*** Opening of DATA SECTION ***

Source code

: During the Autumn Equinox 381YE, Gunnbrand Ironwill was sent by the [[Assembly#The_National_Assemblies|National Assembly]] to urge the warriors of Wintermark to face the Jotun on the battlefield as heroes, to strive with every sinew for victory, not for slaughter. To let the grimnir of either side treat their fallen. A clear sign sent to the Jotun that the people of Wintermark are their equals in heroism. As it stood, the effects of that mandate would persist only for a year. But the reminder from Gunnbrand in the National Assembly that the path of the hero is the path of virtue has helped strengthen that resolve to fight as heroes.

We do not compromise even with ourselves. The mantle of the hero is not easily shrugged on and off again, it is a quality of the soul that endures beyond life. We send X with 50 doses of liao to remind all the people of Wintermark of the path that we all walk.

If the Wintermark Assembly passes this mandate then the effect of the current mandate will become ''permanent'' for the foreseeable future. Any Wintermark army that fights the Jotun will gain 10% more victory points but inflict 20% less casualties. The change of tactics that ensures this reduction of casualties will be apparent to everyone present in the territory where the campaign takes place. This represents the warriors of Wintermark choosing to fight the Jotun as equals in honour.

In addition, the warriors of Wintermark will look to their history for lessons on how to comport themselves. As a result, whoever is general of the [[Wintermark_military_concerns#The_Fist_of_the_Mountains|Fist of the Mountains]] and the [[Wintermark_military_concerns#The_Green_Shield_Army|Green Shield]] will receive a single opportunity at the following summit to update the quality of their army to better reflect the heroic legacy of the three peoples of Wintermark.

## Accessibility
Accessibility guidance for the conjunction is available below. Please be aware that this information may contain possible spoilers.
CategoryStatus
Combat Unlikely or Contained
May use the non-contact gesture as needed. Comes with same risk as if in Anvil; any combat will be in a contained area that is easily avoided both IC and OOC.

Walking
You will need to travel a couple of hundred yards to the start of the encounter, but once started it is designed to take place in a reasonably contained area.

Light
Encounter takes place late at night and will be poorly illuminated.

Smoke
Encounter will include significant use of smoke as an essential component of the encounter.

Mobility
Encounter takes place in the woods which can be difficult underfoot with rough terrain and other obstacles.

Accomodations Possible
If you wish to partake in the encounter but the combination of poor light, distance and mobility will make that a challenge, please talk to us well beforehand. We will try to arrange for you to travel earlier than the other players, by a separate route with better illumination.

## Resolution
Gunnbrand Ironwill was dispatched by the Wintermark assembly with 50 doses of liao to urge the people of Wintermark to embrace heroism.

*** Close of DATA SECTION ***
*** Opening of DATA SECTION ***

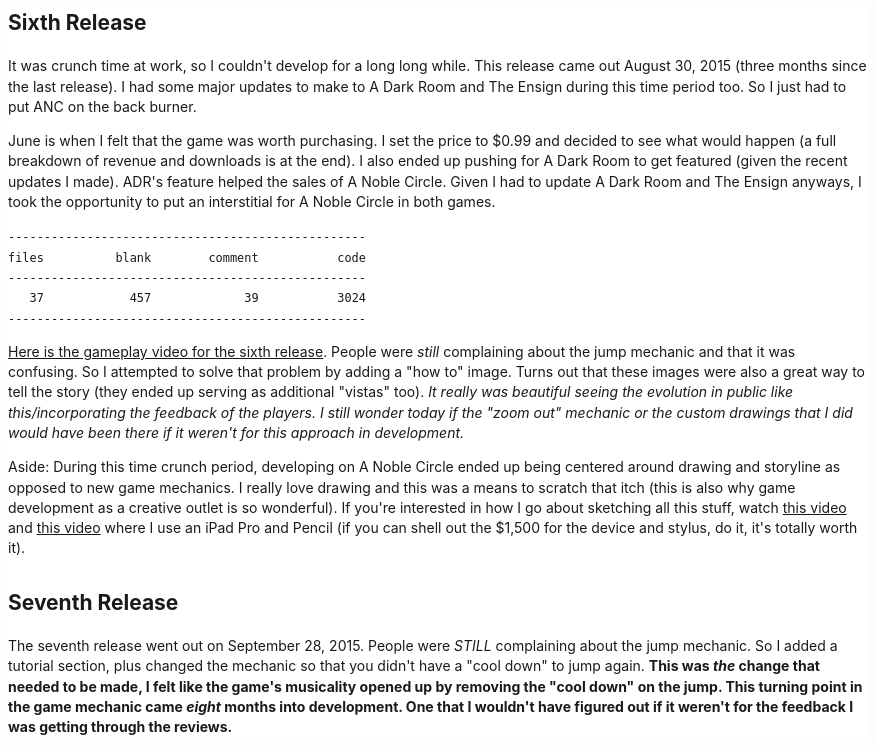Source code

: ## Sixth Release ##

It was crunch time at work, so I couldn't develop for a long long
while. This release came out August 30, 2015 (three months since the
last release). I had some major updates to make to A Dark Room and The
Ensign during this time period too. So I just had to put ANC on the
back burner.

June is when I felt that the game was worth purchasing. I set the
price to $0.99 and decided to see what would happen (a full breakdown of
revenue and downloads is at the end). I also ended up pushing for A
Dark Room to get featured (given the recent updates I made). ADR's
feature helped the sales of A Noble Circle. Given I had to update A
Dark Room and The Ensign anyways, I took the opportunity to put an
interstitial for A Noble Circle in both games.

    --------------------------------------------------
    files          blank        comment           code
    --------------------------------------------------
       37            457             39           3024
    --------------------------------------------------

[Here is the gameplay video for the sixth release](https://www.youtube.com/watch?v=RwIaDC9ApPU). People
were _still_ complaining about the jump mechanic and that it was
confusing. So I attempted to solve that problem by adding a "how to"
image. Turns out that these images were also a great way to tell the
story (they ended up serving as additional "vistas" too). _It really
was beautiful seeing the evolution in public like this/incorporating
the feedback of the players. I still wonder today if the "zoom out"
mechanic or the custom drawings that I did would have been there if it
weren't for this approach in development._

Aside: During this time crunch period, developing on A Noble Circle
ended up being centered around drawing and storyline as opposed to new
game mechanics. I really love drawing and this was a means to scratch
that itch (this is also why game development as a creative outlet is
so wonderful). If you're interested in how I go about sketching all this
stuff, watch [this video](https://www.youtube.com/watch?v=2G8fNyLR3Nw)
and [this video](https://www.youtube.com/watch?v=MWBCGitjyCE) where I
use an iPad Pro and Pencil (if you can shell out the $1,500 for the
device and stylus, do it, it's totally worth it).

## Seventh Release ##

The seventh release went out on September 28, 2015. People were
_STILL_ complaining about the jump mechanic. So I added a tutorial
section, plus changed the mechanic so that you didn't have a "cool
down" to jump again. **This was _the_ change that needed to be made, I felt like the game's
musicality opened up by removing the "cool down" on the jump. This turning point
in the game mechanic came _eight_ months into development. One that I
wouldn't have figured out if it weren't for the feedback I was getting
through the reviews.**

*** Close of DATA SECTION ***

▸ ABOUT THIS EXERCISE
In the listing above, find the line holding "while. This release" and the line holding "confusing. So I", then output those two lines and every line between them exactly.

▸ EXERCISE RESPONSE
while. This release came out August 30, 2015 (three months since the
last release). I had some major updates to make to A Dark Room and The
Ensign during this time period too. So I just had to put ANC on the
back burner.

June is when I felt that the game was worth purchasing. I set the
price to $0.99 and decided to see what would happen (a full breakdown of
revenue and downloads is at the end). I also ended up pushing for A
Dark Room to get featured (given the recent updates I made). ADR's
feature helped the sales of A Noble Circle. Given I had to update A
Dark Room and The Ensign anyways, I took the opportunity to put an
interstitial for A Noble Circle in both games.

    --------------------------------------------------
    files          blank        comment           code
    --------------------------------------------------
       37            457             39           3024
    --------------------------------------------------

[Here is the gameplay video for the sixth release](https://www.youtube.com/watch?v=RwIaDC9ApPU). People
were _still_ complaining about the jump mechanic and that it was
confusing. So I attempted to solve that problem by adding a "how to"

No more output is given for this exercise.